Python: Getting SIMD without the complexity

The beautiful thing about Python is that you can get SIMD performance without writing a single intrinsic:

import numpy as np
import time

# Create large arrays
size = 5_000_000
a = np.random.random(size).astype(np.float32)
b = np.random.random(size).astype(np.float32)

# pure Python (slow)
start = time.time()
result_python = [a[i] + b[i] for i in range(len(a))]
python_time = time.time() - start

# numPy (SIMD-optimized automatically)
start = time.time()
result_numpy = a + b
numpy_time = time.time() - start

print(f"pure Python: {python_time:.3f}s")
print(f"numPy:       {numpy_time:.3f}s") 
print(f"speedup:     {python_time/numpy_time:.1f}x")

My results:

  • pure Python: 0.604s
  • numPy: 0.002s
  • speedup: 369.5x

NumPy automatically uses the best available SIMD instructions on your processor.
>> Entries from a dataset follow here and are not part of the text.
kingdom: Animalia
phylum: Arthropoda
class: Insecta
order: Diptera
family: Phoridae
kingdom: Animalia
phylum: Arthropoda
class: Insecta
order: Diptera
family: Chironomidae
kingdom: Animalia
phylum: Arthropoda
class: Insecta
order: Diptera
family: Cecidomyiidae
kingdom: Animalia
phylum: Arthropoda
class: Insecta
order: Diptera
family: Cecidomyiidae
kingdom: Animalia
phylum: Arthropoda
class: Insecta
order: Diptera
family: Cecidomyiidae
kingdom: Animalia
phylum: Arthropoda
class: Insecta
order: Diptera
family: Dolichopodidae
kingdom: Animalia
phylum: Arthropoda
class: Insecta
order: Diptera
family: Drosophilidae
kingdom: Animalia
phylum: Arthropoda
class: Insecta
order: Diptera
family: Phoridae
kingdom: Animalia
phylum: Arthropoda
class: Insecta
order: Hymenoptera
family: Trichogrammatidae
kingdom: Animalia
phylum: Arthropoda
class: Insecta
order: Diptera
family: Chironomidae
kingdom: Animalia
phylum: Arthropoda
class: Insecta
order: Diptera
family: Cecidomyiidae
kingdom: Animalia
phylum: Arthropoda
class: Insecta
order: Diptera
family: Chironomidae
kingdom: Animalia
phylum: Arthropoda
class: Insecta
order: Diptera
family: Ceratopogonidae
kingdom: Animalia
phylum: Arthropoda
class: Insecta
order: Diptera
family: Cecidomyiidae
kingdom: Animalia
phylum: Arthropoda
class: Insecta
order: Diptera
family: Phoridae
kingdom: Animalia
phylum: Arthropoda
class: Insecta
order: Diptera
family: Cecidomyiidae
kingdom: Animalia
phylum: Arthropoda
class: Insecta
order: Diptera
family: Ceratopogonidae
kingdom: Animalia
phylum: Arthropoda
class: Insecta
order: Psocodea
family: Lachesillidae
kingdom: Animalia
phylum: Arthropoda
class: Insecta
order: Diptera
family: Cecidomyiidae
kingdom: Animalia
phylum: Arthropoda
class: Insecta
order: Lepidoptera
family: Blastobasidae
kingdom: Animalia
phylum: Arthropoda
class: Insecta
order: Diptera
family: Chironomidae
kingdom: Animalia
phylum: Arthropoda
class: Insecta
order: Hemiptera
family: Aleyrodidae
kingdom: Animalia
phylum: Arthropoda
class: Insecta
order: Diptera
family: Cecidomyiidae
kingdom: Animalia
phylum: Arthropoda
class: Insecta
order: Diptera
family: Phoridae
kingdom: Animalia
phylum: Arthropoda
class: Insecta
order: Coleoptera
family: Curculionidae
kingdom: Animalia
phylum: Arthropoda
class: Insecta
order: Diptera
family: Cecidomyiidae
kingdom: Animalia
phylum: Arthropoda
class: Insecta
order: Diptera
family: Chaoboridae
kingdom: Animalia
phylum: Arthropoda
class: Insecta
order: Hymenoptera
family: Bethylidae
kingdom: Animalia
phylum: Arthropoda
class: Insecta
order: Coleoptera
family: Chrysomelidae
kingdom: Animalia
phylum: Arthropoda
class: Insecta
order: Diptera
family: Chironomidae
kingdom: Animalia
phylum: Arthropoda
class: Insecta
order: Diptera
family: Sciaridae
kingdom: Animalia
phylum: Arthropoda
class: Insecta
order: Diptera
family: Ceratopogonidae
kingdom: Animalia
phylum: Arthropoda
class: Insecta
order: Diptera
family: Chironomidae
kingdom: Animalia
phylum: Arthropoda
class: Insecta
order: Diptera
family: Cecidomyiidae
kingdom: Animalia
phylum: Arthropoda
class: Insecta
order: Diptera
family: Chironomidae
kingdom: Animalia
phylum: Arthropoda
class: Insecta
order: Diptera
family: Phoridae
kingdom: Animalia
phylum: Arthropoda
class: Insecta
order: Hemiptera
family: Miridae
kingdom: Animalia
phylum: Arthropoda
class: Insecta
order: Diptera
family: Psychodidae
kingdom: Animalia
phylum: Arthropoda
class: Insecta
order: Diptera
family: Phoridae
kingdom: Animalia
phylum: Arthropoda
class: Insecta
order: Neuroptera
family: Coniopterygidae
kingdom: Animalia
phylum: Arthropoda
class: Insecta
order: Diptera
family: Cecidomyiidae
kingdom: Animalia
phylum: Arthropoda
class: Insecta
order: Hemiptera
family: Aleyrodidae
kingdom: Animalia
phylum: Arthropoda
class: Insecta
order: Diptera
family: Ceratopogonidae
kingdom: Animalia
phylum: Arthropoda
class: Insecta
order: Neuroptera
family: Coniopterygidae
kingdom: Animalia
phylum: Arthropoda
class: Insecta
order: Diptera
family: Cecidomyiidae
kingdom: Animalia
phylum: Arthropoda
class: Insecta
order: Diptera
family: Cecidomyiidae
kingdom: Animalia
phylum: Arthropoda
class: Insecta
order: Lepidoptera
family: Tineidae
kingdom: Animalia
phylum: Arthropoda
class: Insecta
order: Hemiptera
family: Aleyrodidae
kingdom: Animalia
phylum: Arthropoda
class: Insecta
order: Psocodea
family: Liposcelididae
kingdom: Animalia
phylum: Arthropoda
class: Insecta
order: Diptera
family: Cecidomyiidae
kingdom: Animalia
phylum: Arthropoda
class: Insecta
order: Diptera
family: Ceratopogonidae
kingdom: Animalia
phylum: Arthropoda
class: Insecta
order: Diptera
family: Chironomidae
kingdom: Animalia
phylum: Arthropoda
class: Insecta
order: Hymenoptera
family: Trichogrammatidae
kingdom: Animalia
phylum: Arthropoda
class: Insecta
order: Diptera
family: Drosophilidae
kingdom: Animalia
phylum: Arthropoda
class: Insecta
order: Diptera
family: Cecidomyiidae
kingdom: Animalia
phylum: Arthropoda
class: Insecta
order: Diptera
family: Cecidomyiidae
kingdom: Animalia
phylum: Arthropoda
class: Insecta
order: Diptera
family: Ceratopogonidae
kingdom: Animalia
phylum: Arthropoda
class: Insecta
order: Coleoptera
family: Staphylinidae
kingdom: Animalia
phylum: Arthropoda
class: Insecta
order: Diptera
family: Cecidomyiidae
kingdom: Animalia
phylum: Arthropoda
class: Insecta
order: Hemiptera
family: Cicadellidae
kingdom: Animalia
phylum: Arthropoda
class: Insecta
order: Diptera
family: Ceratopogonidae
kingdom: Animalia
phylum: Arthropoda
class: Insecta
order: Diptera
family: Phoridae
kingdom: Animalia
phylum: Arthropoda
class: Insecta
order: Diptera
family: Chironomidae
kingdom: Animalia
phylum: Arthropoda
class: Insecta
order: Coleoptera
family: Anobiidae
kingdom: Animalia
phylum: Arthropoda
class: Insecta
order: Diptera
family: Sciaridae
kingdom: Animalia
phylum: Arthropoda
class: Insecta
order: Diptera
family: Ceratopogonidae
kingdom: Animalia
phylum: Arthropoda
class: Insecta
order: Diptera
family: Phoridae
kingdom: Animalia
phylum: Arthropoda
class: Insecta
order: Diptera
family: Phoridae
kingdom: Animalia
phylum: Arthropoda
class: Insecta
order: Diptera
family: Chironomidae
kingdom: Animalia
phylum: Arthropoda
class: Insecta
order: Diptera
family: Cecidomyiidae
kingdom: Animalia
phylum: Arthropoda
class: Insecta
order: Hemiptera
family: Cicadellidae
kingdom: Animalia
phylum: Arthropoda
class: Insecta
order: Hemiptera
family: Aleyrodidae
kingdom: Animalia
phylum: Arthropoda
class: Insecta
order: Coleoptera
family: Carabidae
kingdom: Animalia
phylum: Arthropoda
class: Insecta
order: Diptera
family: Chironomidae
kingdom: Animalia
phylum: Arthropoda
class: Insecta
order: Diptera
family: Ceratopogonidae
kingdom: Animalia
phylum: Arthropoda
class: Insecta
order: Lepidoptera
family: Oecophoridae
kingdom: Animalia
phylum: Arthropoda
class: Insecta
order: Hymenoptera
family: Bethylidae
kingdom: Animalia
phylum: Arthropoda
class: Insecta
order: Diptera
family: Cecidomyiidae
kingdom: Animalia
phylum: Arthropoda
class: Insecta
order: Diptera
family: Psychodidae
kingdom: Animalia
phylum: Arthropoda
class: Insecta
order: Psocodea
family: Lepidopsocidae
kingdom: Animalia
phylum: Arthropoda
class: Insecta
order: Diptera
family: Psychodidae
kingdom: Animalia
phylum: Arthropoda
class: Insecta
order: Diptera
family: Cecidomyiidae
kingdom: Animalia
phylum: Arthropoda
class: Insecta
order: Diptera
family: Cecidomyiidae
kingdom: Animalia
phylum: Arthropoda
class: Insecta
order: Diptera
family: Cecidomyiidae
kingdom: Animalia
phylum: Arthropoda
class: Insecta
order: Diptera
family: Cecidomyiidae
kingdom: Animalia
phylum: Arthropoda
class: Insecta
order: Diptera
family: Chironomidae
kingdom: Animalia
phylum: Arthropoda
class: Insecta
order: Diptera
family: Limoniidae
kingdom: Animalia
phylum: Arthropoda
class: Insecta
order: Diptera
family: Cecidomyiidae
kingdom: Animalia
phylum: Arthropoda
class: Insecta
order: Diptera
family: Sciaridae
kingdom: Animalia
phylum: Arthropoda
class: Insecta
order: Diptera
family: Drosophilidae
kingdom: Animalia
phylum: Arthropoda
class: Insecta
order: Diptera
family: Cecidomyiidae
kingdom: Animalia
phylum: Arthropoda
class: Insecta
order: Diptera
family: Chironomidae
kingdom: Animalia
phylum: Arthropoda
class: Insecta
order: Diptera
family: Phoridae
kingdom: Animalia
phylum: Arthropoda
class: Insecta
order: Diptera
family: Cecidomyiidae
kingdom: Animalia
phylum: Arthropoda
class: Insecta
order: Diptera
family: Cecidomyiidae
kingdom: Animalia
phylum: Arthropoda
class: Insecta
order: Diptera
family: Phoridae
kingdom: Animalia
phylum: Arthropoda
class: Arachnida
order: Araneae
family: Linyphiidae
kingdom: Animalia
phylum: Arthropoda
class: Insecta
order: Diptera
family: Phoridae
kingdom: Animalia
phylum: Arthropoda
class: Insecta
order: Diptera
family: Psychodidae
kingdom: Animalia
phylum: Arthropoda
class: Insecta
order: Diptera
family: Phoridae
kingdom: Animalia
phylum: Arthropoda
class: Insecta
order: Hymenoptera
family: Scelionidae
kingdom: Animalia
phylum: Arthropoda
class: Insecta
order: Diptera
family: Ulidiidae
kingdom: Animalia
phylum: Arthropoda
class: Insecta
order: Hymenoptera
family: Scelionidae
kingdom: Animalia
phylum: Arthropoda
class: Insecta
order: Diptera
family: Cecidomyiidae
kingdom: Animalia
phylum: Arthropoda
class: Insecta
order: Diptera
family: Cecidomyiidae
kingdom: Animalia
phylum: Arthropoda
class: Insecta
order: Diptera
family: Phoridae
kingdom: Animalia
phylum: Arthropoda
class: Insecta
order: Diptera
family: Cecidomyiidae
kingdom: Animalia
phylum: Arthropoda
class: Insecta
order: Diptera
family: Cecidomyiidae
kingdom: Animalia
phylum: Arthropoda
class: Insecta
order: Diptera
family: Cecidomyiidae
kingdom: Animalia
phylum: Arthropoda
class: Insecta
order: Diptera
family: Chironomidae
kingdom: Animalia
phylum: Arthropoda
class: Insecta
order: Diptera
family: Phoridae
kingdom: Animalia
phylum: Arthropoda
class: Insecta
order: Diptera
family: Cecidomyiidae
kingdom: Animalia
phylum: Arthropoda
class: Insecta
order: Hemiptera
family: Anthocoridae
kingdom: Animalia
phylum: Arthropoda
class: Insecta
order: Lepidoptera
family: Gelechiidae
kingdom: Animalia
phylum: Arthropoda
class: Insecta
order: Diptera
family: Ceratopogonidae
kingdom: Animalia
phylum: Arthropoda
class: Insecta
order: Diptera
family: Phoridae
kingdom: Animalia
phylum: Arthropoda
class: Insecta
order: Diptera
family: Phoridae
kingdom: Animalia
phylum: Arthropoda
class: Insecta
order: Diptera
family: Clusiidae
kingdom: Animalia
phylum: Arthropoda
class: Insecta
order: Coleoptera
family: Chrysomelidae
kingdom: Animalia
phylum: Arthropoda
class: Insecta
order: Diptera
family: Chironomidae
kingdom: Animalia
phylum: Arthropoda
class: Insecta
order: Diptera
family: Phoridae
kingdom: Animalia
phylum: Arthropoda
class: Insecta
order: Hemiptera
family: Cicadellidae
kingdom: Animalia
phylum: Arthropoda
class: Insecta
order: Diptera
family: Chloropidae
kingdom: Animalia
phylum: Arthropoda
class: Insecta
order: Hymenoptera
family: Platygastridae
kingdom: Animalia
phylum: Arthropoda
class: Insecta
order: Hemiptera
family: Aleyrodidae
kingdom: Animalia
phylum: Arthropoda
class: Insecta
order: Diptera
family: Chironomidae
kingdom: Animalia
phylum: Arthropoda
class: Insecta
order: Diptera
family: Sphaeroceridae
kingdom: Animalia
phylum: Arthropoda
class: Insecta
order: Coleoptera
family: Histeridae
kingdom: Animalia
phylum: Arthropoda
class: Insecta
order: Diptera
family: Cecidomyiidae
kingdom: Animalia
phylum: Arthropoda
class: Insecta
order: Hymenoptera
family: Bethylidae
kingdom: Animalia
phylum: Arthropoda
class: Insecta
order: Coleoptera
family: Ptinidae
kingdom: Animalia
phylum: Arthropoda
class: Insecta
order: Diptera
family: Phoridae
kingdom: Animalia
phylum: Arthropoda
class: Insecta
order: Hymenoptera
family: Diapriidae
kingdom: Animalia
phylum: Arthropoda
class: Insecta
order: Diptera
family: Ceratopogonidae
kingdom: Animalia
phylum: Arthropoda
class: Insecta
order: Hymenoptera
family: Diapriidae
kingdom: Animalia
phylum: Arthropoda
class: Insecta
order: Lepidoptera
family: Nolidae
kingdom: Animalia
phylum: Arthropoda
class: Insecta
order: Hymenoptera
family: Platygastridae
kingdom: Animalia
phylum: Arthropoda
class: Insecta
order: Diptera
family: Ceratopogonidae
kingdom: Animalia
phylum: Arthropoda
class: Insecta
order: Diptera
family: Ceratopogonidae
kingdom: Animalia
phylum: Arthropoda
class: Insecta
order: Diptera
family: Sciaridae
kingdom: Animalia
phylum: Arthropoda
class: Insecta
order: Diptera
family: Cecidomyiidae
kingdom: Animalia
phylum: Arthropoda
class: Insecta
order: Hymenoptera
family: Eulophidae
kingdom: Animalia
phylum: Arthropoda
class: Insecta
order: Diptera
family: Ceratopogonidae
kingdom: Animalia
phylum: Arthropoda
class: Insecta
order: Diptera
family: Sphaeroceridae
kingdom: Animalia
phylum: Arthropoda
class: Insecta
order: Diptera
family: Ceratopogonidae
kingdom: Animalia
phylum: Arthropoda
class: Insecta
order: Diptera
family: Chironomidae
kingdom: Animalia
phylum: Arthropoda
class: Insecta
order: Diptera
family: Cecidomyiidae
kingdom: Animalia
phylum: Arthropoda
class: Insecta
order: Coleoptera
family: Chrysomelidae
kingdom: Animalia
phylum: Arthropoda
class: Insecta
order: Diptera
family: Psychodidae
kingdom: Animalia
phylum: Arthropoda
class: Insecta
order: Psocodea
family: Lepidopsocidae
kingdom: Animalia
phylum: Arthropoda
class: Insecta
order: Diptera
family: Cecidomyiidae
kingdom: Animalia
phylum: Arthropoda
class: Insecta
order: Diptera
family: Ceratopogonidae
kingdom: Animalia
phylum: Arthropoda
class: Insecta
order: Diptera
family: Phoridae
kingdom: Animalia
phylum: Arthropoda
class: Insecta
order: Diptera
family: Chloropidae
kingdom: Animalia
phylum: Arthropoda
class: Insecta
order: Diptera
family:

No intrinsics, no complexity, just massive performance gains.

Conclusions

SIMD is a powerful tool but not everything is rainbows and sunshines: SIMD is not the right choice for complex branching logic software, small datasets, irregular memory access patters and so on, but it shines in mathematical operations with arrays, image and video processing or linear algebra, to name a few. It isn not just another optimization technique, it actually is the core fundamental of how we implement complex computations nowadays.